Zhí Nán ái (直男癌)
Zhí Nán means straight guy, and ái literally translates into cancer, but the phrase means being a dominant male who wants to protect women and always be right.
Zhí Nán ái lack a sense of fashion, and they don’t care about how they look. They think women should stick to their traditional roles, such as cooking, housekeeping and raising children.
If Zhí Nán ái don’t know or understand something, they will say it’s wrong because they are the sole keepers of the truth. Their only soft spot is their mothers, and they love to use the phrase, “my mom says.” They always listen to their mothers and set them as examples for their wives.
Shào Nǚ ái(少女癌)
Shào Nǚ means young girl, but Shào Nǚ ái is an expression that describes women of all ages. Shào Nǚ ái dream of tall, rich, handsome and romantic lovers who come pick them up on a white horse (or a fast car). When those daydreams don’t materialize, they pour their passion into TV dramas such as the popular Silent Separation.

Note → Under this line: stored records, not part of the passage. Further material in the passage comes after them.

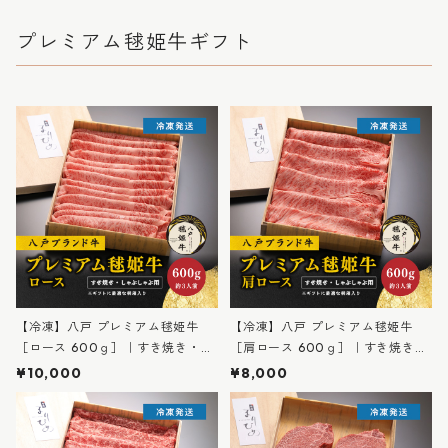
プレミアム毬姫牛ギフト
【冷凍】八戸 プレミアム毬姫牛
【冷凍】八戸 プレミアム毬姫牛
［ロース 600ｇ］｜すき焼き・し
［肩ロース 600ｇ］｜すき焼き・
ゃぶしゃぶ用 約3人前｜高級ギフ
しゃぶしゃぶ用 約3人前｜高級ギ
¥10,000
¥8,000
ト 桐箱入り｜牛庵まりひめ ※
フト 桐箱入り｜牛庵まりひめ ※
【冷凍便】発送／常温商品の同梱
【冷凍便】発送／常温商品の同梱
不可
不可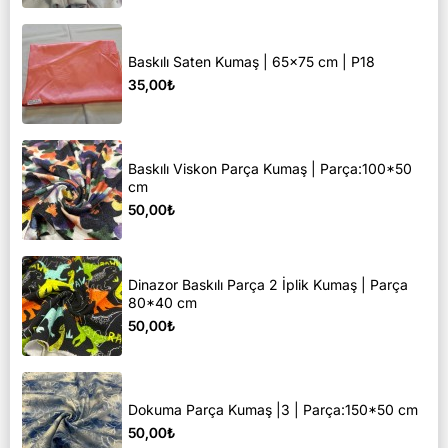
Baskılı Saten Kumaş | 65x75 cm | P18
35,00₺
Baskılı Viskon Parça Kumaş | Parça:100*50
cm
50,00₺
Dinazor Baskılı Parça 2 İplik Kumaş | Parça
80*40 cm
50,00₺
Dokuma Parça Kumaş |3 | Parça:150*50 cm
50,00₺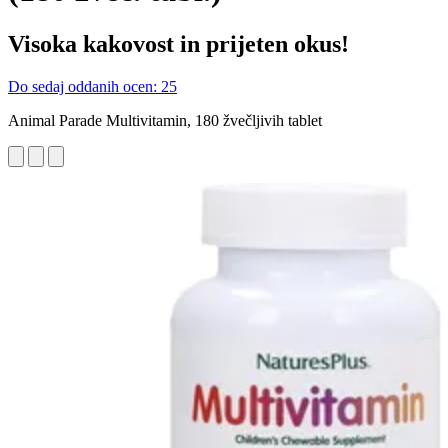
Visoka kakovost in prijeten okus!
Do sedaj oddanih ocen: 25
Animal Parade Multivitamin, 180 žvečljivih tablet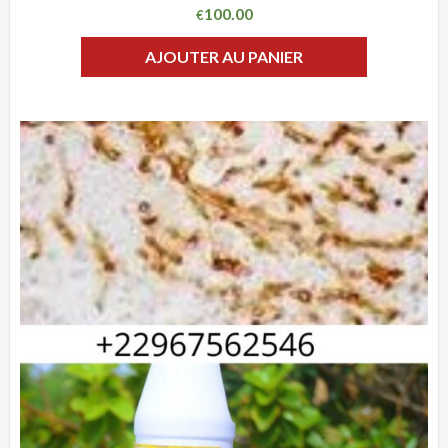
100.00
€
AJOUTER AU PANIER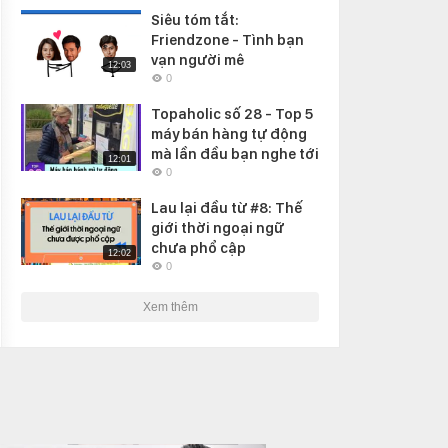
Siêu tóm tắt:
Friendzone - Tình bạn
vạn người mê
12:03
0
Topaholic số 28 - Top 5
máy bán hàng tự động
mà lần đầu bạn nghe tới
12:01
0
Lau lại đầu từ #8: Thế
giới thời ngoại ngữ
chưa phổ cập
12:02
0
Xem thêm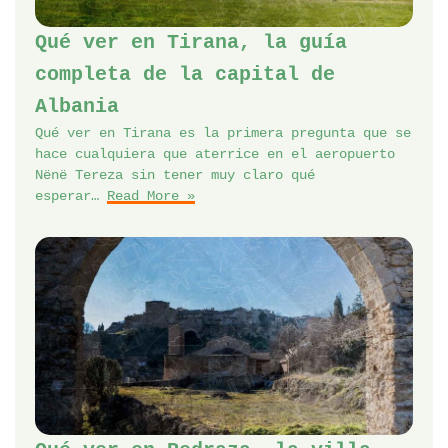
Qué ver en Tirana, la guía
completa de la capital de
Albania
Qué ver en Tirana es la primera pregunta que se
hace cualquiera que aterrice en el aeropuerto
Nënë Tereza sin tener muy claro qué
esperar…
Read More »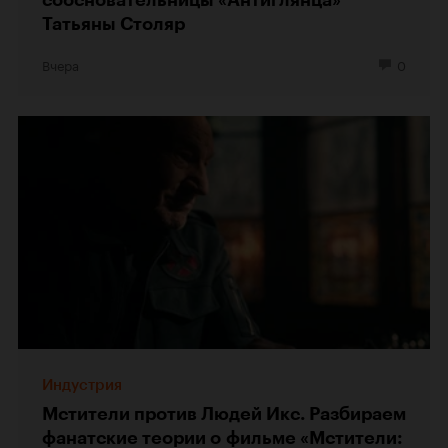
Татьяны Столяр
Вчера
0
Индустрия
Мстители против Людей Икс. Разбираем
фанатские теории о фильме «Мстители: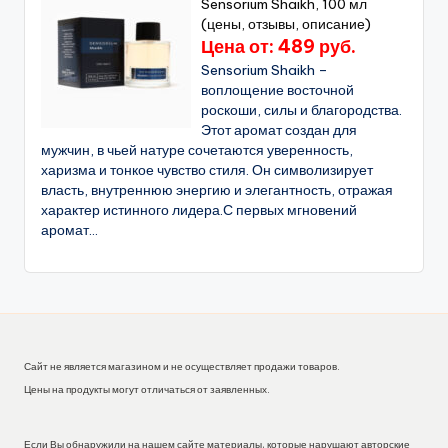
Sensorium Shaikh, 100 мл
(цены, отзывы, описание)
Цена от: 489 руб.
Sensorium Shaikh –
воплощение восточной
роскоши, силы и благородства.
Этот аромат создан для
мужчин, в чьей натуре сочетаются уверенность,
харизма и тонкое чувство стиля. Он символизирует
власть, внутреннюю энергию и элегантность, отражая
характер истинного лидера.С первых мгновений
аромат...
Сайт не является магазином и не осуществляет продажи товаров.
Цены на продукты могут отличаться от заявленных.
Если Вы обнаружили на нашем сайте материалы, которые нарушают авторские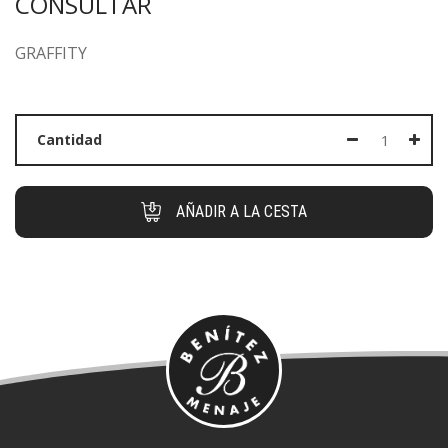
CONSULTAR
GRAFFITY
Cantidad
AÑADIR A LA CESTA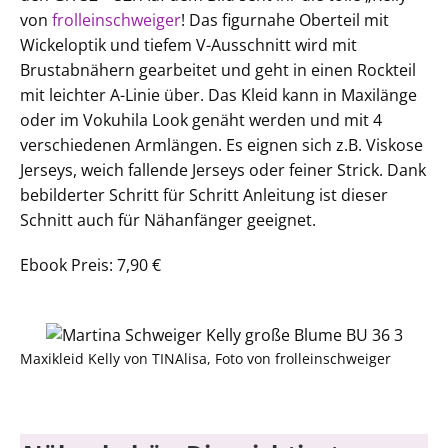
von
frolleinschweiger
! Das figurnahe Oberteil mit
Wickeloptik und tiefem V-Ausschnitt wird mit
Brustabnähern gearbeitet und geht in einen Rockteil
mit leichter A-Linie über. Das Kleid kann in Maxilänge
oder im Vokuhila Look genäht werden und mit 4
verschiedenen Armlängen. Es eignen sich z.B. Viskose
Jerseys, weich fallende Jerseys oder feiner Strick. Dank
bebilderter Schritt für Schritt Anleitung ist dieser
Schnitt auch für Nähanfänger geeignet.
Ebook Preis: 7,90 €
Maxikleid Kelly von TINAlisa, Foto von frolleinschweiger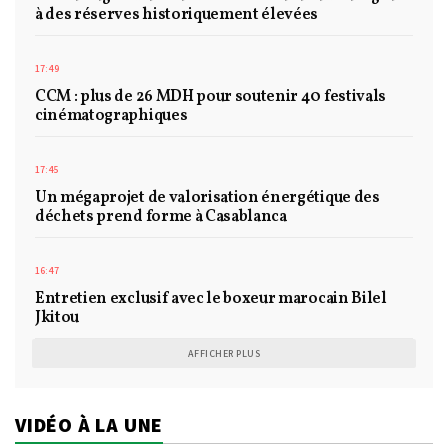
à des réserves historiquement élevées
17:49
CCM : plus de 26 MDH pour soutenir 40 festivals
cinématographiques
17:45
Un mégaprojet de valorisation énergétique des
déchets prend forme à Casablanca
16:47
Entretien exclusif avec le boxeur marocain Bilel
Jkitou
AFFICHER PLUS
VIDÉO À LA UNE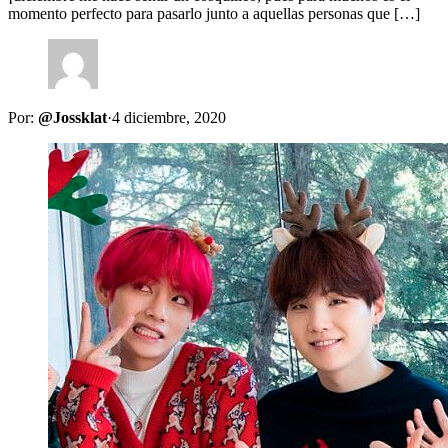
momento perfecto para pasarlo junto a aquellas personas que […]
Por:
@Jossklat
·
4 diciembre, 2020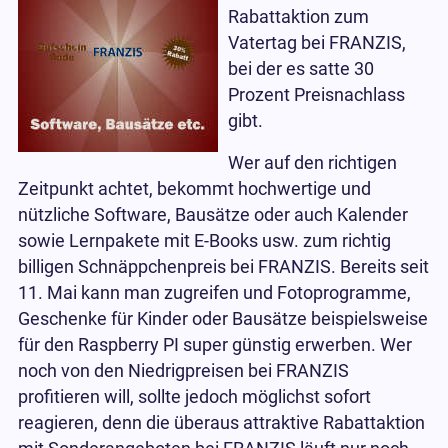
Rabattaktion zum
Vatertag bei FRANZIS,
bei der es satte 30
Prozent Preisnachlass
gibt.
Wer auf den richtigen
Zeitpunkt achtet, bekommt hochwertige und
nützliche Software, Bausätze oder auch Kalender
sowie Lernpakete mit E-Books usw. zum richtig
billigen Schnäppchenpreis bei FRANZIS. Bereits seit
11. Mai kann man zugreifen und Fotoprogramme,
Geschenke für Kinder oder Bausätze beispielsweise
für den Raspberry PI super günstig erwerben. Wer
noch von den Niedrigpreisen bei FRANZIS
profitieren will, sollte jedoch möglichst sofort
reagieren, denn die überaus attraktive Rabattaktion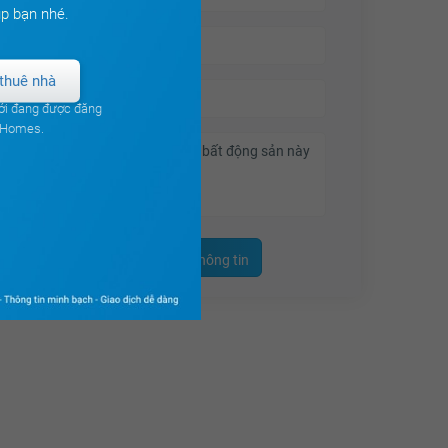
7.01 tỷ
p bạn nhé.
7.03 tỷ
thuê nhà
7.05 tỷ
ới đang được đăng
7.07 tỷ
ouHomes.
7.09 tỷ
7.11 tỷ
7.13 tỷ
7.15 tỷ
Nhận thêm thông tin
7.17 tỷ
7.19 tỷ
7.21 tỷ
7.23 tỷ
7.25 tỷ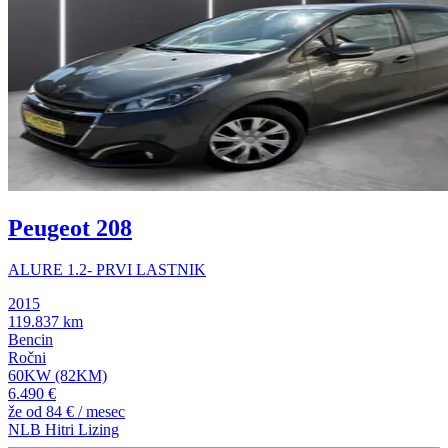
Peugeot 208
ALURE 1.2- PRVI LASTNIK
2015
119.837 km
Bencin
Ročni
60KW (82KM)
6.490 €
že od
84 €
/ mesec
NLB Hitri Lizing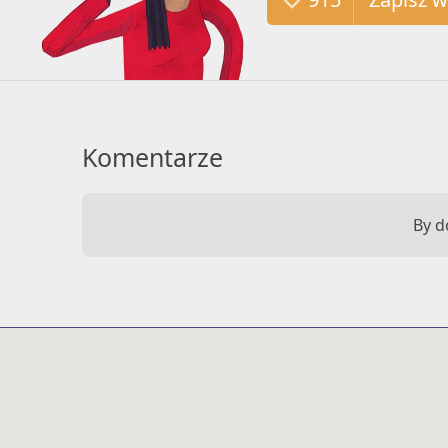
Komentarze
By d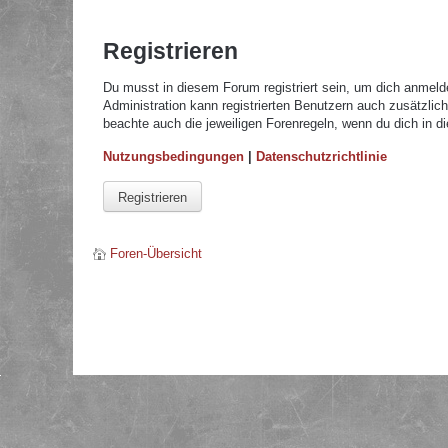
Registrieren
Du musst in diesem Forum registriert sein, um dich anmelde
Administration kann registrierten Benutzern auch zusätzli
beachte auch die jeweiligen Forenregeln, wenn du dich in 
Nutzungsbedingungen
|
Datenschutzrichtlinie
Registrieren
Foren-Übersicht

Compared to girls who think they are princesses, Shào Nǚ ái may be less fussy and aggressive. But diehard Shào Nǚ ái may find it difficult to get married because their ideal lover only exists in books or on screens.
Mǎ Lì Sū (玛丽苏)
Mǎ Lì Sū, also called Mary Sue, is the object of writers’ desires. In books or TV dramas, they are the girls who are kind, smart and beautiful. In other words, Mǎ Lì Sū is a perfect girl who is loved by everyone. They can be either rich or poor but are certain to end up in a happy romantic relationship. Female characters in Taiwanese novelist Qiongyao’s books are like that. As for the perfect men in books, they are called Tom Sue or Jack Sue.